Björn Stockhausen gab Einblicke in die Funktionsweise der Regelmechanismen in Brüssel, die durch die Reform der gemeinsamen Fischereipolitik in Europa verbessert worden sind. Jetzt geht es nicht mehr darum, Nachhaltigkeitsziele festzusetzen, sondern die beschlossene Reform praktisch umzusetzen. In der Praxis ist dieser Prozess noch schwierig und erfordert jede Menge Forschung und wissenschaftlich beratende Begleitung in allen Stadien, sowohl in Bezug auf technische Maßnahmen als auch die Debatten in den beratenden Gremien und den drei wichtigsten europäischen Institutionen, der Kommission, dem Rat (Mitgliedsstaaten) und dem Parlament.

Die lebhafte Debatte hätte bei dem Interesse der Teilnehmer noch viel länger fortgesetzt werden können. Das ist vielleicht eine Anregung für mehr davon bei YOUMARES 8 nächstes Jahr in Kiel. Die Diskussion schloss jedenfalls mit einem dringenden Appel an die jungen Forscher, sich kritisch und dauerhaft mit ihrer Forschung und der Weiterverbreitung der Ergebnisse für Verbesserungen einzusetzen. Um es auf den Punkt zu bringen, eure Forschung ist meistens vor allem mit öffentlichen Mitteln gefördert. Gebt der Öffentlichkeit etwas zurück, um wieder Vertrauen aufzubauen und gemeinsam aus der aktuellen Krise herauszufinden. Das ist die Pflicht für jeden einzelnen, aber vor allem auch eine kollektive Verantwortung.

Das war ein guter Abschluß der Diskussion und auch eine Brücke zum Abschluß der gesamten Konferenz.

Da passte es gut, die Gewinner der besten mündlichen Vorstellung und der besten Poster auszuzeichnen, die vom Publikum als beste Kommunikatoren ausgewählt worden waren. Die jeweils drei ersten bekamen eine Ehrenurkunde.

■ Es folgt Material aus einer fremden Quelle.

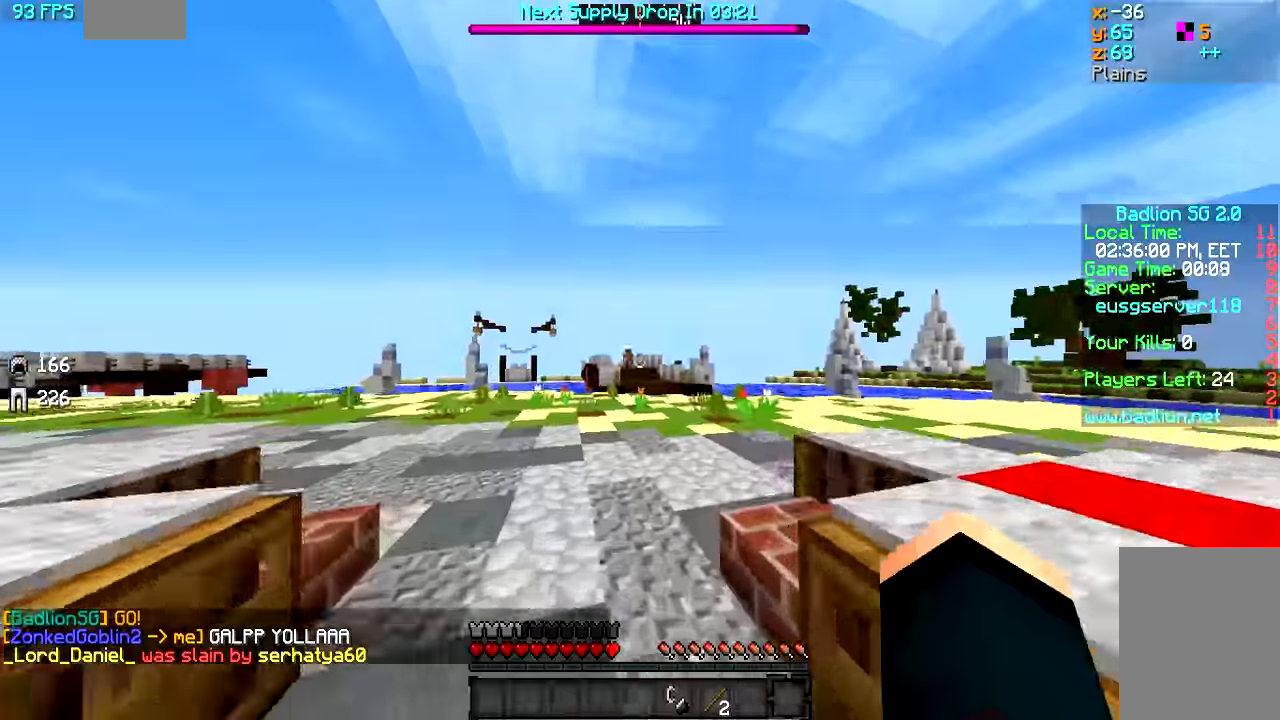
{"keys": ["w"], "mouse": [], "events": []}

Sie verdienten alle einen großen Applaus, zusammen mit dem Organisationsteam von YOUMARES. Mundus maris ist stolz, als Sponsor aktiv geworden zu sein und das Gespräch mit vielen Teilnehmern gefunden zu haben.

Daumen hoch und auf Wiedersehen in Kiel nächstes Jahr!

Die Photos sind von CE Nauen falls nicht anders markiert.

(1) Sean L. Maxwell et al., Nature 536,143–145 (11 August 2016) doi:10.1038/536143a

(2) Rainer Froese et al., 2016. Minimizing the impact of fishing. Fish and Fisheries, 17(3):785-802. DOI 10.1111/faf.12146.